A state lawmaker has asked University System of Georgia leaders to gather information about courses, curriculum, jobs and research that focus on topics such as anti-racism and social justice that he worries interfere with academic freedom and put the schools at legal risk.
Rep. David Knight, R-Griffin, recently sent an 11-page letter to system leaders asking for areas where university administration spending has greatly increased in the last five years. He also wants details on “efforts represented as increasing institutional diversity, equity, inclusion, advocacy and activism.”
“While the latter may be facially laudable goals, we have been informed these efforts in practice often result in inappropriate and/or misuse of state resources … potentially exposing the System to a range of negative consequences, including significant legal liability,” he wrote.
Republican state lawmakers have filed several bills during the ongoing legislative session threatening to pull funding from curriculum they believe is discriminatory against whites, such as critical race theory, which is used by some colleges nationwide to examine the effect of racism on society.
Critics of those bills say the lawmakers don’t fully understand critical race theory and are manipulating the issue for political gain.
Knight asked for positions and programs advocating for anti-racism and social justice. He also asked for information about any studies of bestselling authors such as Ibram X. Kendi and Emory University history professor Carol Anderson, who have written extensively about race relations.
Georgia and other states have seen efforts in recent months, led largely by conservative grassroots groups and lawmakers, to ban books from libraries and schools deemed inappropriate. This has included books focused on Black history or the Holocaust.
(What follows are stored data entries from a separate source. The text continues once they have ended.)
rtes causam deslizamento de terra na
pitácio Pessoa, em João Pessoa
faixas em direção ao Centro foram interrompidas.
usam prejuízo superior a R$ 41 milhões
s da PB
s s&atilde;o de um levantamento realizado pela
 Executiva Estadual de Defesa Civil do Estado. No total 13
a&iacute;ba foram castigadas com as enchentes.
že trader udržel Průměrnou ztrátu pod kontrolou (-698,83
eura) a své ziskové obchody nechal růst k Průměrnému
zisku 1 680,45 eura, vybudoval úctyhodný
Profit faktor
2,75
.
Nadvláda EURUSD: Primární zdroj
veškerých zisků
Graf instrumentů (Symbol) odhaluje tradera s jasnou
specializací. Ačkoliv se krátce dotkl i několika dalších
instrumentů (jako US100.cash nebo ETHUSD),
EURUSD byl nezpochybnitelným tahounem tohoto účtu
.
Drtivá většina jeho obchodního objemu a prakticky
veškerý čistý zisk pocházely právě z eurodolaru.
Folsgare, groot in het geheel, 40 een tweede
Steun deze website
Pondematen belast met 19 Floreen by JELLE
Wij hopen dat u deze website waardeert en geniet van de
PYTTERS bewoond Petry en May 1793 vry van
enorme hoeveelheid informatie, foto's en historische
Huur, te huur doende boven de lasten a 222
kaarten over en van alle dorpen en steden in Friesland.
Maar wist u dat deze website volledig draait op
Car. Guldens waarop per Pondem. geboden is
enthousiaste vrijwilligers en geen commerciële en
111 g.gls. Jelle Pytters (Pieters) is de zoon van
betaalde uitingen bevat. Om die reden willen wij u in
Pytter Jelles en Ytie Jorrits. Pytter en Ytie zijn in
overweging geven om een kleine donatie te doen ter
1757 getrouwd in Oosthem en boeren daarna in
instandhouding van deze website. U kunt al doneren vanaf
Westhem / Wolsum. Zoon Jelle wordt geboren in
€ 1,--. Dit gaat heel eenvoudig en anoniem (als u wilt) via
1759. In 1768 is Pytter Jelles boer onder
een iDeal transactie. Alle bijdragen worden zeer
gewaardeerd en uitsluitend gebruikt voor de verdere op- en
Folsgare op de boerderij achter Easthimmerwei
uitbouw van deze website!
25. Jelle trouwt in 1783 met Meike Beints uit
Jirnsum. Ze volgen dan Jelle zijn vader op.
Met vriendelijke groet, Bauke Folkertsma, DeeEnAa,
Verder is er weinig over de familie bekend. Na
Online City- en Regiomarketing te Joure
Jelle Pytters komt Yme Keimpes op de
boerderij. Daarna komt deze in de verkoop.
It is the second such request in recent weeks from Knight, chairman of the House’s Higher Education Appropriations Subcommittee. Knight last month asked system officials for an update to a report they wrote last year in response to a request from a GOP lawmaker asking if they’re teaching courses that identify white, heterosexual, Christian men as “intrinsically privileged and oppressive.” System officials said they are working on the update.